Thursday, April 3, 2014

Tasty measurements

Coffee is engrossing, and is of utter passion and interest to many people. What I feel separates coffee in respect to competition, and how we collate amongst each other about coffee, is that it's entirely subjective. While taste is foremost relevant, and the other somewhat distracting effects yielded along with coffee (like caffeine!), there must be some system in order to create comparison and measurement. To measure coffee solely by the experience through flavor and aroma is great and all, but it's just not enough. While measuring a brew's total dissolved solids has no assurance of taste or flavor, it does however provide consistency and a method of communication. Communication to understand and allow different outcomes and why they might take place, and also to reduce the guess work and be able to properly discuss and relay information with each other. Replacing something as intimate and personal as taste with numbers and measurement is not exactly what is happening, but instead is a method to refine and purify the ambiguity of why certain results are produced from specific variables and parameters. Although a cup of coffee’s tds turns out to be 1.32%, and is not a guarantee of a good cup - yet I might find out after brewing and testing multiple cups that I far more enjoy coffees brewed in the range of 1.30% rather then 1.40%, and this is useful information. 
Shows the brewing process cut into slices -
the times are displayed underneath. 
As humans, we seem to enjoy competing with one another. I can brew a cup and think mine tastes fantastic, and then Jose can brew another cup and think his tastes better.
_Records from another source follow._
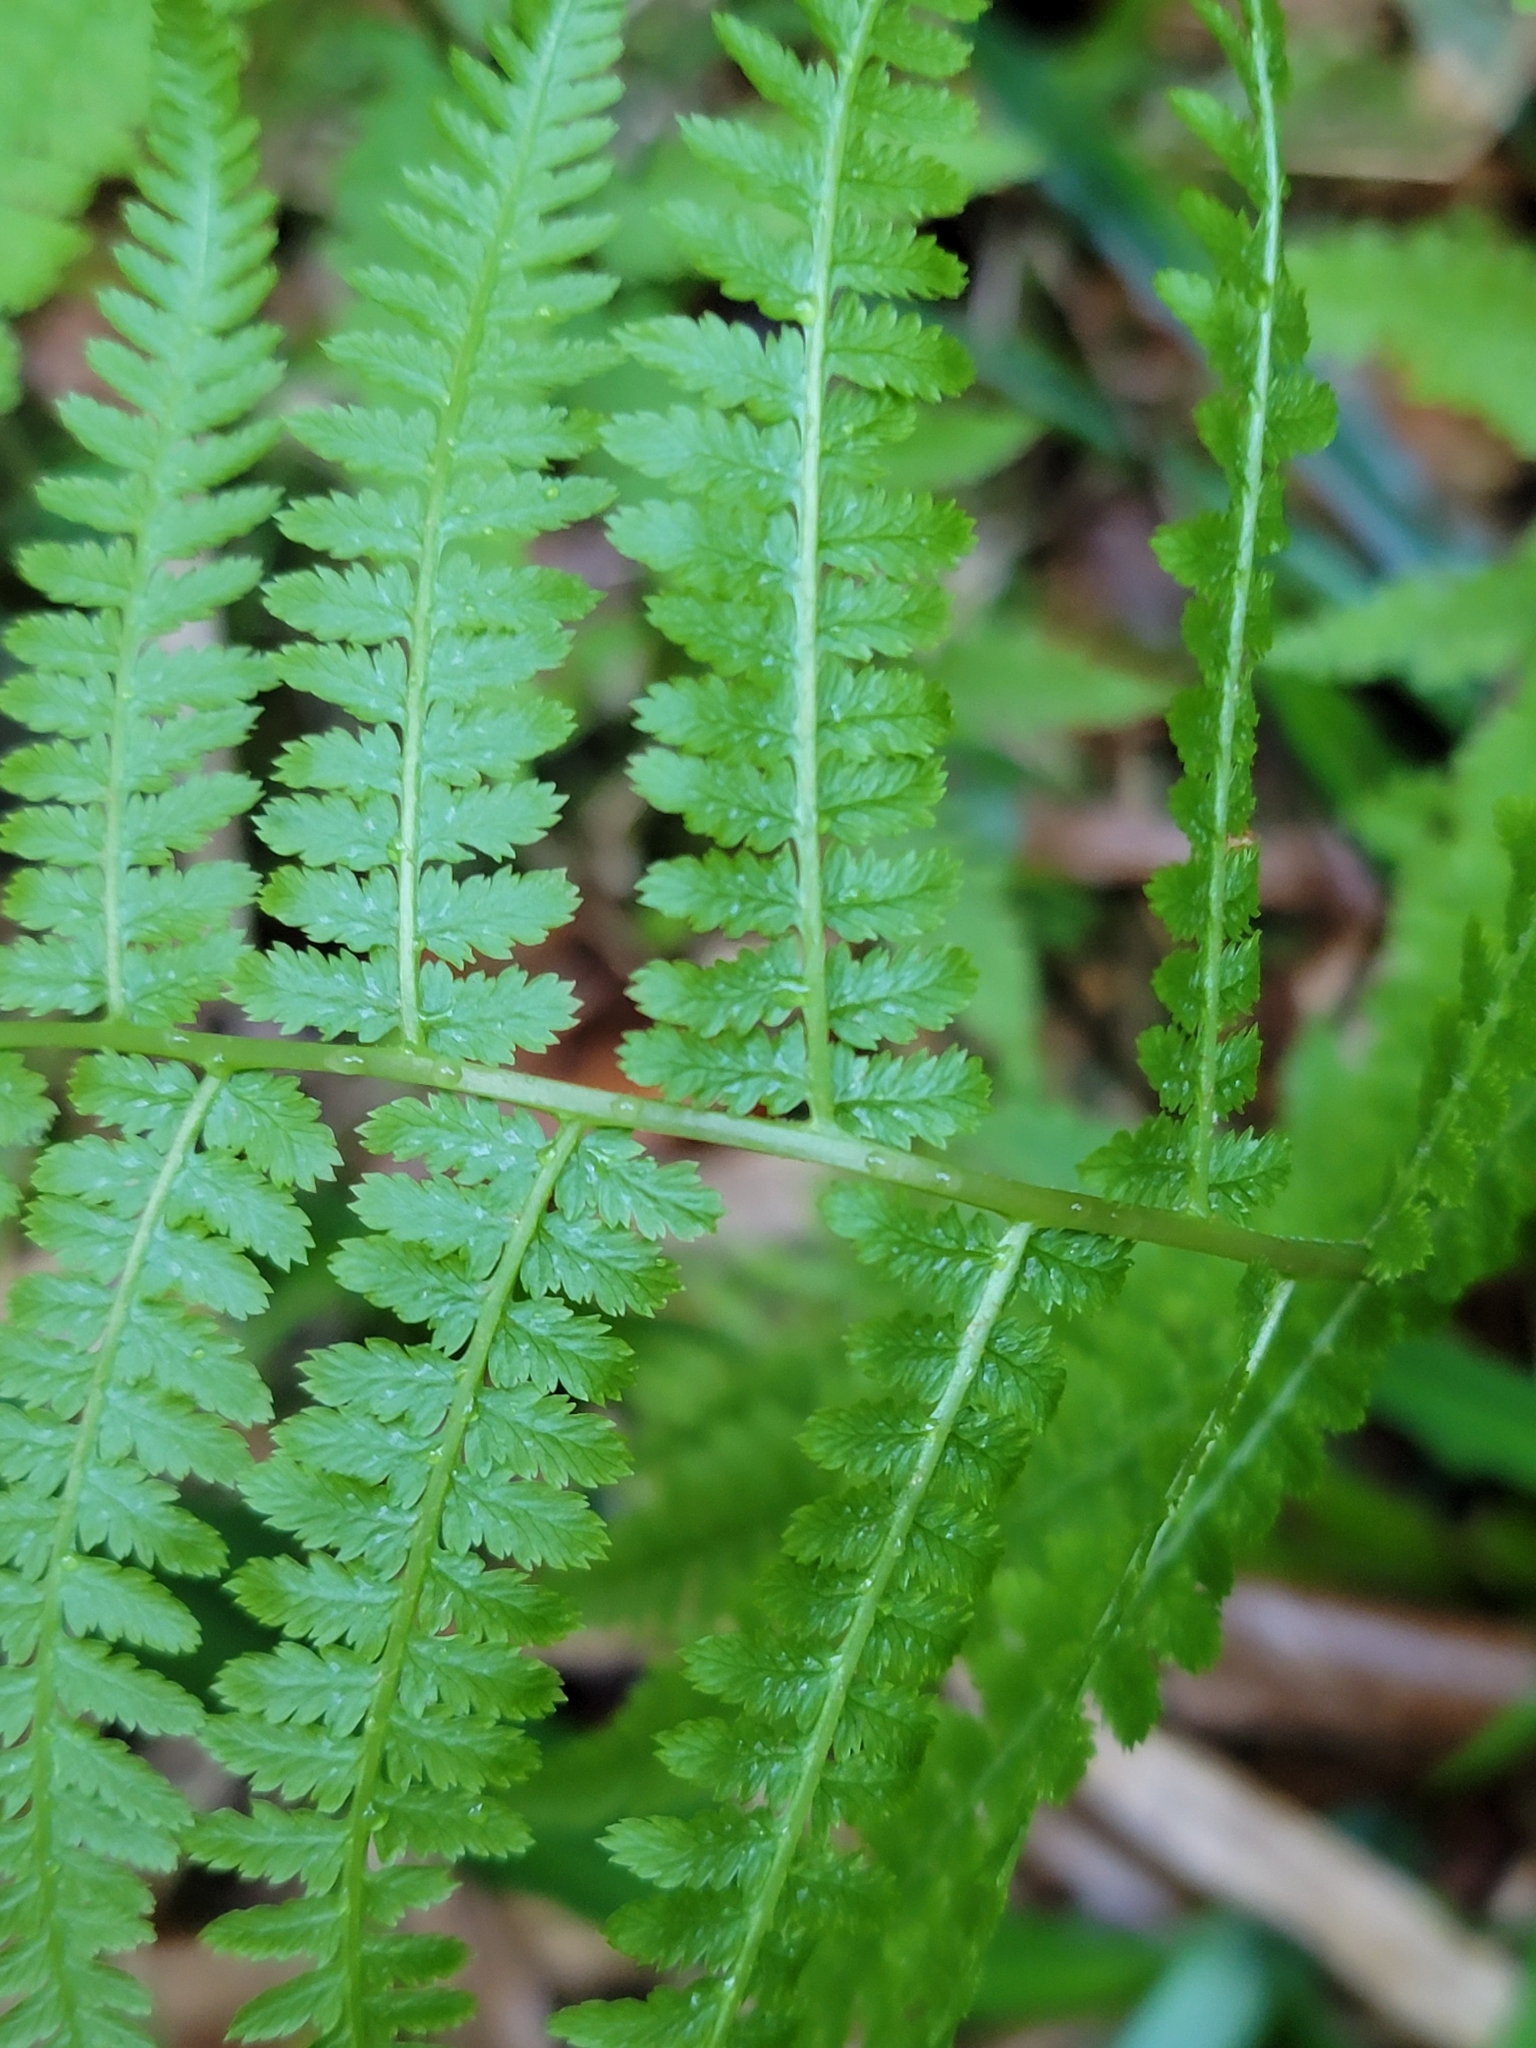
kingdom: Plantae
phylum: Tracheophyta
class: Polypodiopsida
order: Polypodiales
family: Athyriaceae
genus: Athyrium
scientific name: Athyrium filix-femina
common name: Lady fern
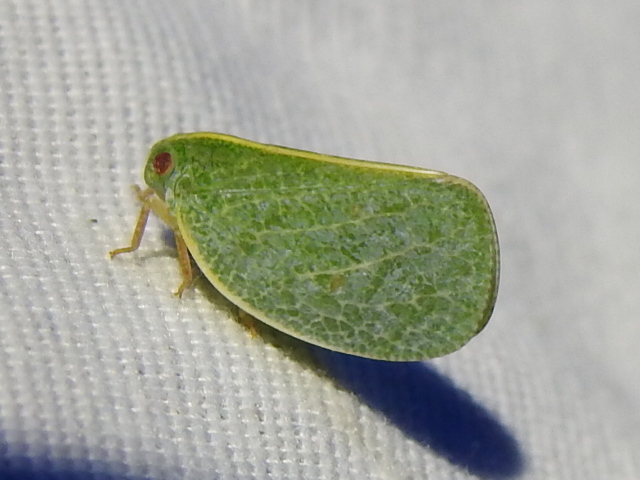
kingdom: Animalia
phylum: Arthropoda
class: Insecta
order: Hemiptera
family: Acanaloniidae
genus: Acanalonia
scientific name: Acanalonia servillei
By creating standards we can actually compare each other's brew with more then just our subjective and opinion based taste buds. Whoever is actually better must be debatable, and is that really of importance anyhow? As arduous as it can be to admit, but there was definitely a time in my life where I did indeed dump an ounce of half & half into my coffee - my dark, over roasted, coffee. I thought I enjoyed it brewed dense and strong, and in fact I assuredly did enjoy it. I recall visiting the SWRBC when it came to Santa Cruz with Jose, and trying my first cup of what was considered properly treated and well extracted coffee. I thought it was drastically weak, and there was such an intensely present sour acidity. What I knew is that it tasted like nothing I had ever previously experienced, and although I didn't necessarily want to experience more - I did want to find out why this was the standard. It was quite distressing, trying to organize my conflicting thoughts of what the perfect cup of coffee was. Jose was actually the first person to present this to me, and it truly threw us for a loop. We couldn't determine what we enjoyed about coffee, nor what was evidently unpleasant. We tripped over this for months before we had realized that the fierce, bright acidity that was once virtually unbearable - was the thing we now craved and looked for in coffee. 
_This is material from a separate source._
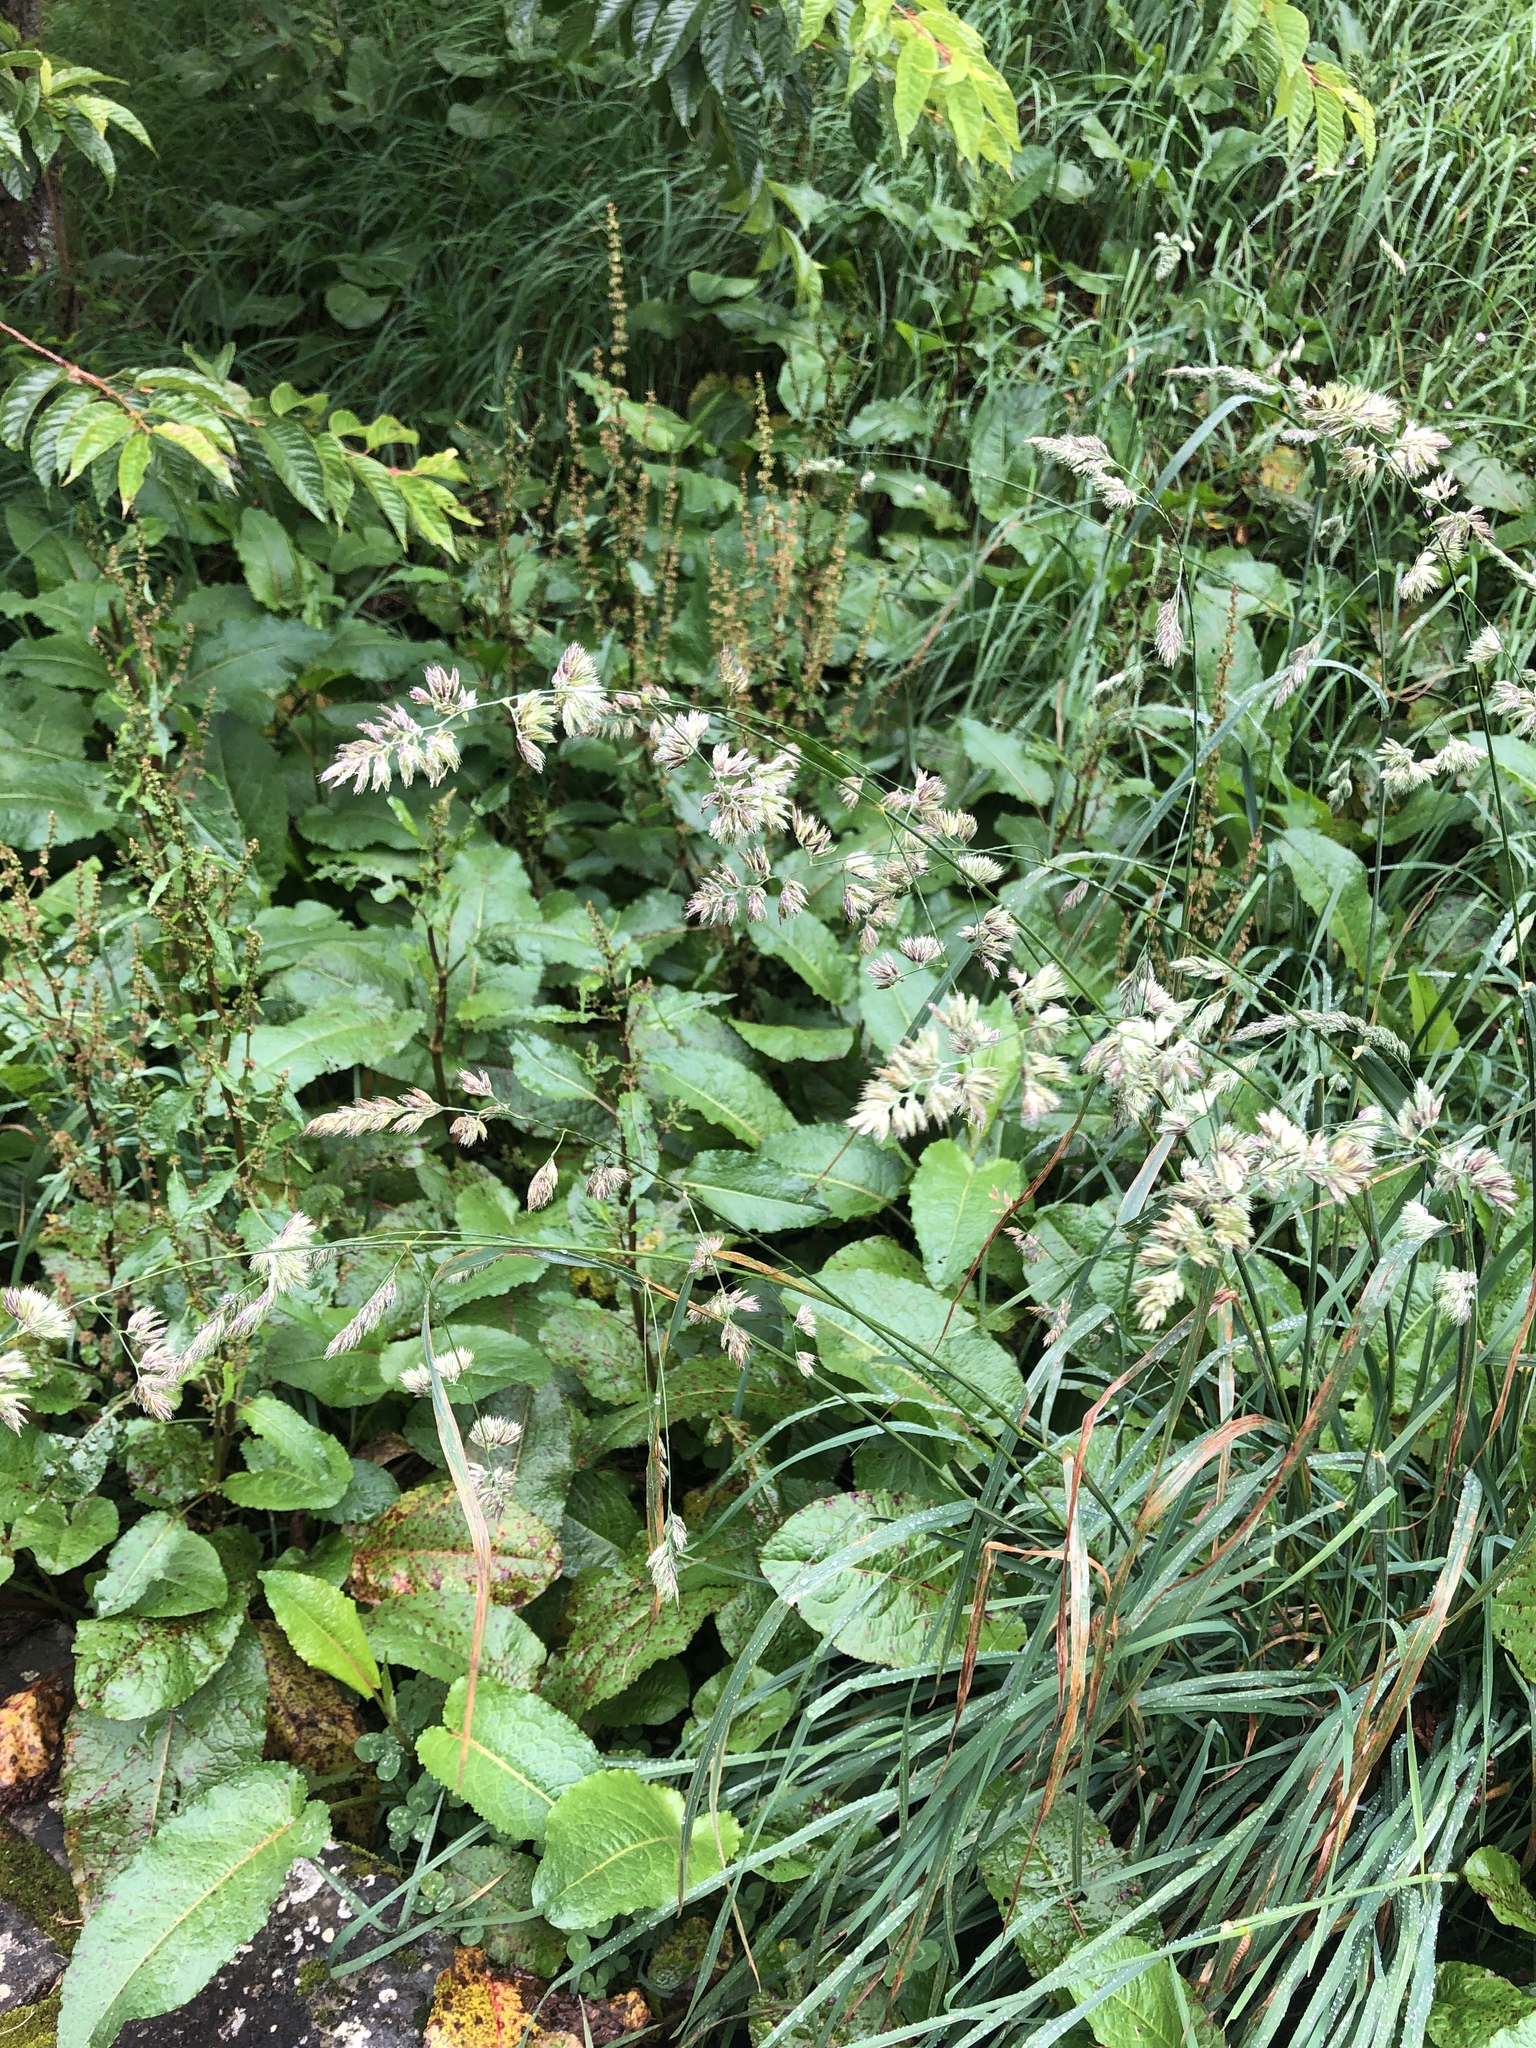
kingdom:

The bewildering part is whether this happened because coffee is truly better this way (and if that is even a fair notion to present as true), or because we changed our expectations of coffee, because of what other people considered superior, or some other possible third thing. I do know that I enjoy coffee brewed and roasted similar to SCAA standards, but what is difficult is the reason why I do. I feel a vast amount of the people that enjoy coffee prefer consistency and assurance in what they already know. It's as if there is a fear of purity, and that uniting a well known quality like sugar is an easy solution to disclose the unsettling thought of an uncharted, and unexplored area. Why not take an adventure, who knows, you might end up in a place that is lovely and enchanted. The hindrance on the other hand is, well, you might not like it. You might not like the new single origin from Kenya, but that shouldnt mean to turn your back away from anything else new. 
Despite a possible side track - I think the measurement of coffee and espresso is of utmost value and utility. Although I'm not always 100% sure whether my coffee is over extracted, under extracted, or both over and under, but I can assuredly find out, and hint towards the causes and reasons why.